Бальдур осторожно приподнялся на локте, чтоб дотянуться до чашки, отпил сразу больше сразу половины, снова положил голову на Хельгины колени. Постепенно напряжение скатывало, он прикрыл глаза.
- Извините меня, что такой сегодня, Хельга, - произнес он, - просто их… слишком много. И каждый чуть не плачет. А что я могу сделать, Господи.
- Только то, что должны для рейха.
- Хотел бы я знать, что там делается. Там, куда их увозят. Они там работают... или что?
Или что, подумал я. Определенно. А ты смотришь в бумаги и видишь фигу. Хотел бы я знать, почему... впрочем, что тут удивительного, возиться с бумажками - это не по тебе, никогда в жизни ты этим не занимался, и проглядываешь их с меньшим вниманием, чем ленивый школьник - скучный учебник. А между тем, вон она, пачка последних отчетов, на углу стола. Интересно, куда делись все остальные. Может, Хельга просто выкидывает их к чертовой матери - все равно их никто не читает...
- Нет, в самом деле, - продолжал Бальдур, - что они все там делают?.. Фюрер мне говорил - будут работать в соответствии со своими профессиями, да, это понятно. А старики тогда что? И дети?..
- А куда везут стариков и детей, вы знаете? - спросила Хельга.
- Знаю, да. Терезиенштадт... И что там дальше с ними...

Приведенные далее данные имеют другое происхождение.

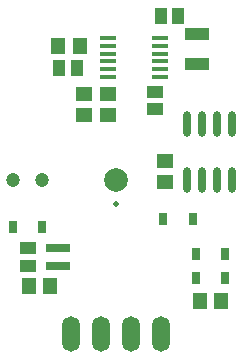
<source format=gbr>
%TF.GenerationSoftware,Altium Limited,Altium Designer,18.1.9 (240)*%
G04 Layer_Color=255*
%FSLAX45Y45*%
%MOMM*%
%TF.FileFunction,Pads,Bot*%
%TF.Part,Single*%
G01*
G75*
%TA.AperFunction,ComponentPad*%
%ADD14C,1.20000*%
%TA.AperFunction,SMDPad,CuDef*%
%ADD19O,0.60000X2.20000*%
%ADD20R,2.10000X0.70000*%
%ADD21O,1.52400X3.00000*%
%ADD22C,0.50000*%
%ADD23C,2.00000*%
%ADD24R,0.80000X1.00000*%
%ADD25R,2.00000X1.00000*%
%ADD26R,1.40000X1.10000*%
%ADD27R,1.20000X1.40000*%
%ADD28R,1.10000X1.40000*%
%ADD29R,1.40000X1.20000*%
%ADD30R,1.39700X0.43180*%
D14*
X225000Y1525000D02*
D03*
X475000D02*
D03*
D19*
X1699500Y2002847D02*
D03*
X1826500D02*
D03*
X1953500D02*
D03*
X2080500D02*
D03*
X1699500Y1522847D02*
D03*
X1826500D02*
D03*
X1953500D02*
D03*
X2080500D02*
D03*
D20*
X610000Y950000D02*
D03*
Y800000D02*
D03*
D21*
X1483000Y225000D02*
D03*
X1229000D02*
D03*
X975000D02*
D03*
X721000D02*
D03*
D22*
X1100000Y1325000D02*
D03*
D23*
Y1525000D02*
D03*
D24*
X1500000Y1200000D02*
D03*
X1750000D02*
D03*
X1775000Y700000D02*
D03*
X2025000D02*
D03*
X1775000Y900000D02*
D03*
X2025000D02*
D03*
X475000Y1125000D02*
D03*
X225000D02*
D03*
D25*
X1784200Y2760001D02*
D03*
Y2510001D02*
D03*
D26*
X350000Y950000D02*
D03*
Y800000D02*
D03*
X1425000Y2275000D02*
D03*
Y2125000D02*
D03*
D27*
X1810000Y500000D02*
D03*
X1990000D02*
D03*
X360000Y625000D02*
D03*
X540000D02*
D03*
X610001Y2659367D02*
D03*
X790000D02*
D03*
D28*
X1627058Y2912500D02*
D03*
X1477058D02*
D03*
X615000Y2472847D02*
D03*
X765000D02*
D03*
D29*
X1030000Y2252847D02*
D03*
Y2072847D02*
D03*
X830000Y2072847D02*
D03*
Y2252847D02*
D03*
X1516748Y1510000D02*
D03*
Y1690000D02*
D03*
D30*
X1031560Y2400287D02*
D03*
Y2466327D02*
D03*
Y2529827D02*
D03*
Y2595867D02*
D03*
Y2659367D02*
D03*
Y2725407D02*
D03*
X1468440D02*
D03*
Y2659367D02*
D03*
Y2595867D02*
D03*
Y2529827D02*
D03*
Y2466327D02*
D03*
Y2400287D02*
D03*
%TF.MD5,f95fdd013a58f52e3640281e06b70810*%
M02*

</source>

- Ну не мыло же из них варят, - сказала Хельга, - Из жидов-то... таким мылом собаку не станешь мыть. Впрочем, туда им и дорога, а то оглянуться не успеешь, как их станет больше, чем немцев.
- Вы говорите прямо как доктор Геббельс…
- А вы взгляните на наш город-то. У них, у евреев этих, домищи – куда там ратуше и Опере…
- У гомосексуалистов – тоже?
- У гомосексуалистов - вряд ли. И оттого с ними вам еще тяжелее, - проницательно усмехнулась эта добрая ведьма, - потому вы ведь и сами такой… Как вас угораздило только, Бальдур, бедный вы малый…
Она говорила с ним так, словно меня тут вообще не было. И он на меня тоже не глядел. Ну, оно и к лучшему.